The most powerful recruiter in the world: How one man handpicked one-third of the Supreme Court

Very few outside of elite legal circles know who Leonard Leo is.

But Leo, the executive vice-president of the conservative Federalist Society, has likely done more than any other person to shape the Supreme Court and the federal bench, and as a result, the future of law and policy in the United States.

As the longtime leader of the most powerful network of conservative lawyers in the country, Leo is “a convener and a networker” who finds and cultivates influential Republican lawyers and judges, The New Yorker wrote in a recent story.

Last spring, Trump called on Leo to produce a list of Supreme Court nominees that the Trump campaign would make public as a way to expand the Republican candidate’s appeal among conservative voters — something no presidential campaign had ever done before.

As Leo told The New Yorker, Trump gave him relatively loose guidelines: he wanted candidates who were very well qualified, “respected by all, not weak,” and who would “interpret the Constitution the way the Framers meant it to be.”

So Leo put together a list of nominees that would eventually include the 10th Circuit judge, Neil Gorsuch, who was sworn in
as the Supreme Court’s newest member on Monday, replacing the late conservative justice Antonin Scalia.

This is not the first time Leo has successfully shepharded a conservative judge onto the Supreme Court.

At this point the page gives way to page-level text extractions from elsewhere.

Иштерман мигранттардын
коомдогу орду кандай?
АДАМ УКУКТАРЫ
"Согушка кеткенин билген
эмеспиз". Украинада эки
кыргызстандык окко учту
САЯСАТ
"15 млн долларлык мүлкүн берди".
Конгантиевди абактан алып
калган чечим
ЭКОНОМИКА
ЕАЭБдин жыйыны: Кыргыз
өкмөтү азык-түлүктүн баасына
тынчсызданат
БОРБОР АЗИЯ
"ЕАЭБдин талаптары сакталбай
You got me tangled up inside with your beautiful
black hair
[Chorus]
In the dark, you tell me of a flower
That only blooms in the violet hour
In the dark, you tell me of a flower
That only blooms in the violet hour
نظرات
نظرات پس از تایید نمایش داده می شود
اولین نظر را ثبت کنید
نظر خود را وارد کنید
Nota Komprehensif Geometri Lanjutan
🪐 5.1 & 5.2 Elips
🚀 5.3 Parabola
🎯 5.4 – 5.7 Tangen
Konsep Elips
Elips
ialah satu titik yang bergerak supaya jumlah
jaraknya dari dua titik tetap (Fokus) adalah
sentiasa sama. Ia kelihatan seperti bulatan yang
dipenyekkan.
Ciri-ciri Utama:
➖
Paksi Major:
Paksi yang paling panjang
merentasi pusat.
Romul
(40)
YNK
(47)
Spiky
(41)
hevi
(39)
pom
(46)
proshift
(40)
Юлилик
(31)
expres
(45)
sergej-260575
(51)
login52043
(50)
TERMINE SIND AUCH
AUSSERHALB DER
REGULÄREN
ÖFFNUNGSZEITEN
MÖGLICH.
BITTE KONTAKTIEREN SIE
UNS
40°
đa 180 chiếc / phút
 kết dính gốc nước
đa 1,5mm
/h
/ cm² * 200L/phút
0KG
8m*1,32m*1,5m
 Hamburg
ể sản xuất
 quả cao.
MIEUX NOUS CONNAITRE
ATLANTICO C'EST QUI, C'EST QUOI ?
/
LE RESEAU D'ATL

Under George W. Bush, Leo was key in facilitating the nominations of John Roberts, now the Court’s chief justice, and Samuel Alito, another conservative justice — in part by organising public relations campaigns to promote them, as he did with Gorsuch.

Leo, 51, has spent his entire 26-year-long legal career at the Federalist Society, whose goal is to promote free-market and limited government principles. Many of its members, like Leo, who is a devout Catholic, have strong religious beliefs, according to The New York Times.

The Society was founded in 1982 by three law students at the University of Chicago and Yale, who were advised by Scalia, then a professor at Chicago, and Yale law professor Robert Bork, whose 1987 nomination to the Supreme Court by President Ronald Reagan was rejected by the Senate.

The group quickly found strong financial support in the form of powerful conservative donors, including Charles and David Koch and the Mercer family, which has donated large amounts to Trump’s campaign and helped found Breitbart News. These days, its funding also comes from corporations, including Google and Chevron.

Thirty-five years later, the Federalist Society continues to cultivate its large membership among the law profession’s youngest members.

“The key was to figure out how to develop what I call a ‘pipeline’ — basically, where you recruit students in law school, you get them through law school, they come out of law school, and then you find ways of continuing to involve them in legal policy,” Leo told The New Yorker.

The Society’s power and influence is unmatched by any similar liberal organisation — its budget is more than three times that of the American Constitution Society, its left-leaning counterpart, according to The New Yorker.

While the Federalist Society describes its membership as “pro-constitution” originalists committed to literalist interpretations of the law, liberals see the group as having an activist anti-government agenda and “propagating an approach to understanding the Constitution that conveniently always [leads] to conservative outcomes,” Caroline Fredrickson, the president of the American Constitution Society, told The New Yorker.

Over the next four years, Trump will likely have more federal court openings to fill than any president in the last 50 years, including between one-third to one half of all appeals court judgeships.

And given that three of the Supreme Court’s liberal justices are over 75 years old, Leo may get the chance to tilt the ideological balance of the Court with another nomination.

“There will be an opportunity for a transformation of the federal bench,” Leo told The New York Times in March.